- **WORK TASK 1**
In the forum thread, how much was the ticket the writer received for driving the day after the auto insurance expired?
- **WORK TASK 2**
Extend the forum thread from the point where it stops.

- **TEXT SHOWN**
%%
I hear ya. Two years ago I forgot to renew my auto insurance early, and the day AFTER my insurance expired I was pulled over. Couldn't catch a break, even with a clean driving record, no accidents in 15 years of driving (well, I'VE had no accidents, but vehicles I have owned have been in two that were 100% the other driver's fault)... a $600 ticket.

At least they didn't impound my car, which they could have done... They let me get it towed home.

I renewed my insurance the next day... I walked. I couldn't afford to take any more chances.

KeresM
01-20-2009, 02:14 PM
Confusing the two mileages or confusing the two fluids? If mileages, then I'm not all that surprised (I knew a girl who drove a new car for about 20,000 miles without changing the oil once, then complained the manufacturer made "crap" cars because her engine "melted"). If fluids, though, my curiosity forces me to ask: what does transmission fluid do to an engine, and what does oil do to a transmission?
%%
- **SUPPLIED INFORMATION**
%%
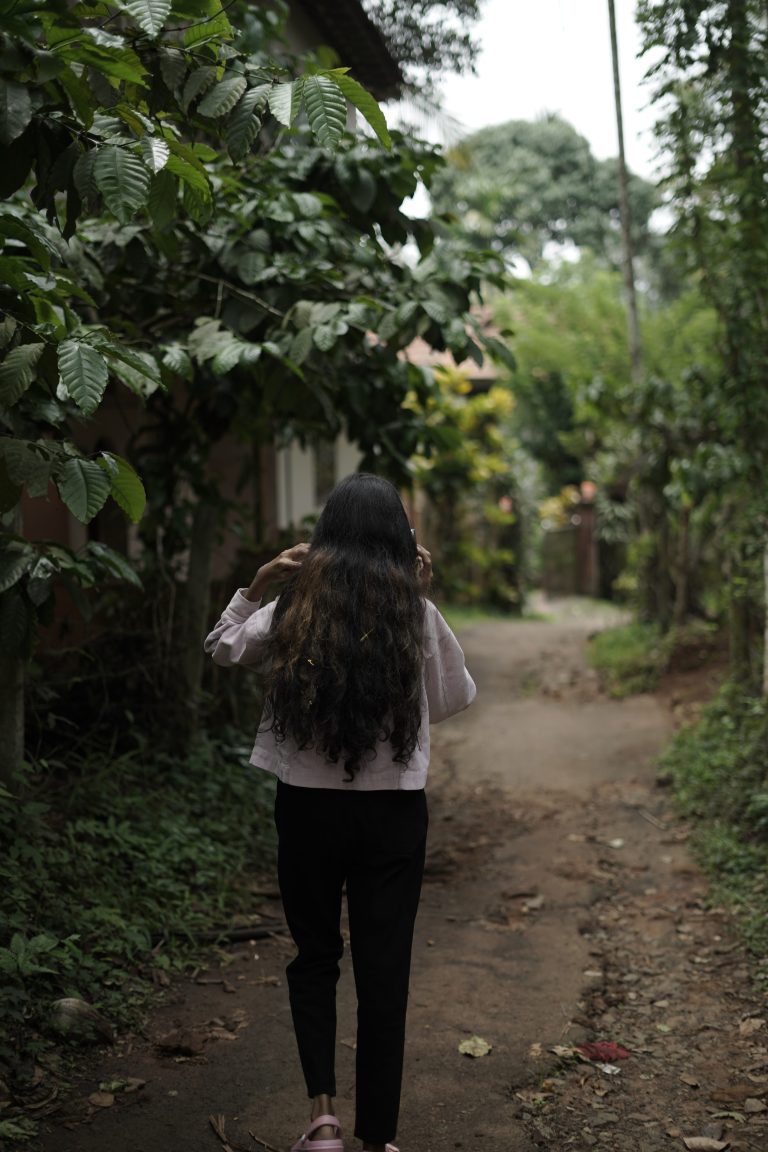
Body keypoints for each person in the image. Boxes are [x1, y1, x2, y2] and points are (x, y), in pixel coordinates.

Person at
%%
- **FINAL ANSWER 1**
$600

- **FINAL ANSWER 2**
Based on what the mechanic said when he peeked under the car and the sticker on the car windshield from the previous oil change, the oil probably hadn't been changed in a couple years. The guy kept saying though that he'd changed the oil every couple thousand miles and did it himself, and waved around a bottle of transmission fluid for emphasis.

So...your guess is as good as mine there.

I'm honestly impressed by the fact this car was still running. Honestly, it was a tribute to the quality of work GM was once able to put out. The mechanic said that for all it looked, it would probably have taken less than two grand to get it ship-shape again.

Becks
01-20-2009, 06:48 PM
It is only customary to start one's car by rubbing two wires together in Detroit.

Parts of Milwaukee, too.

Oh, and if you live along Rt. 21 in NJ, never expect your car to be in the parking lot the next morning.

Chromatix
01-22-2009, 03:51 AM
The rule for driving: "Always be able to stop in the distance you can see to be clear. On narrow roads, half that distance."

If you can't see through the windscreen, you can't see *any* of the road to be clear. Therefore, you cannot move at all.

If your brakes don't work... you'll have to be going very slowly in order to be able to stop in the distance you can see ahead.

BTW, catastrophic brake failure is one reason why the handbrake is called the "emergency brake". In Britain though, we just call it the "handbrake", because it's used for parking more often than to mitigate mechanical failure.